Show each line of the listing in which the word "charged" occurs.

*** DATASET RECORDS Section Begins ***

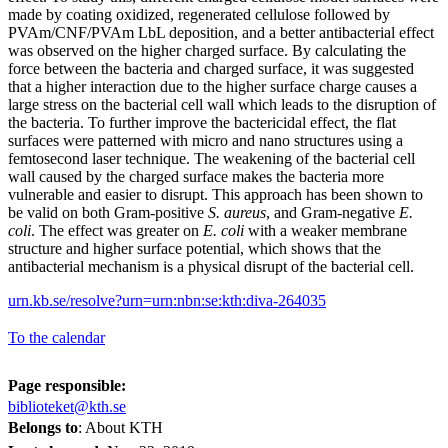
made by coating oxidized, regenerated cellulose followed by
PVAm/CNF/PVAm LbL deposition, and a better antibacterial effect
was observed on the higher charged surface. By calculating the
force between the bacteria and charged surface, it was suggested
that a higher interaction due to the higher surface charge causes a
large stress on the bacterial cell wall which leads to the disruption of
the bacteria. To further improve the bactericidal effect, the flat
surfaces were patterned with micro and nano structures using a
femtosecond laser technique. The weakening of the bacterial cell
wall caused by the charged surface makes the bacteria more
vulnerable and easier to disrupt. This approach has been shown to
be valid on both Gram-positive
S. aureus
, and Gram-negative
E.
coli
. The effect was greater on
E. coli
with a weaker membrane
structure and higher surface potential, which shows that the
antibacterial mechanism is a physical disrupt of the bacterial cell.
urn.kb.se/resolve?urn=urn:nbn:se:kth:diva-264035
To the calendar
Page responsible:
biblioteket@kth.se
Belongs to
: About KTH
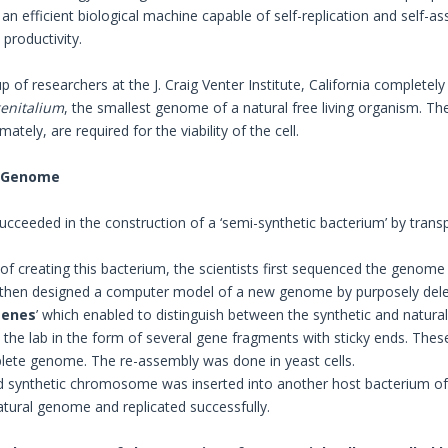
an efficient biological machine capable of self-replication and self-
roductivity.
up of researchers at the J. Craig Venter Institute, California comple
enitalium
, the smallest genome of a natural free living organism. Th
ately, are required for the viability of the cell.
 Genome
succeeded in the construction of a ‘semi-synthetic bacterium’ by trans
 of creating this bacterium, the scientists first sequenced the genom
then designed a computer model of a new genome by purposely delet
genes
’ which enabled to distinguish between the synthetic and natur
 the lab in the form of several gene fragments with sticky ends. The
ete genome. The re-assembly was done in yeast cells.
d synthetic chromosome was inserted into another host bacterium o
atural genome and replicated successfully.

*** DATASET RECORDS Section Ends ***

• [EXERCISE RESULT]:
was observed on the higher charged surface. By calculating the
force between the bacteria and charged surface, it was suggested
wall caused by the charged surface makes the bacteria more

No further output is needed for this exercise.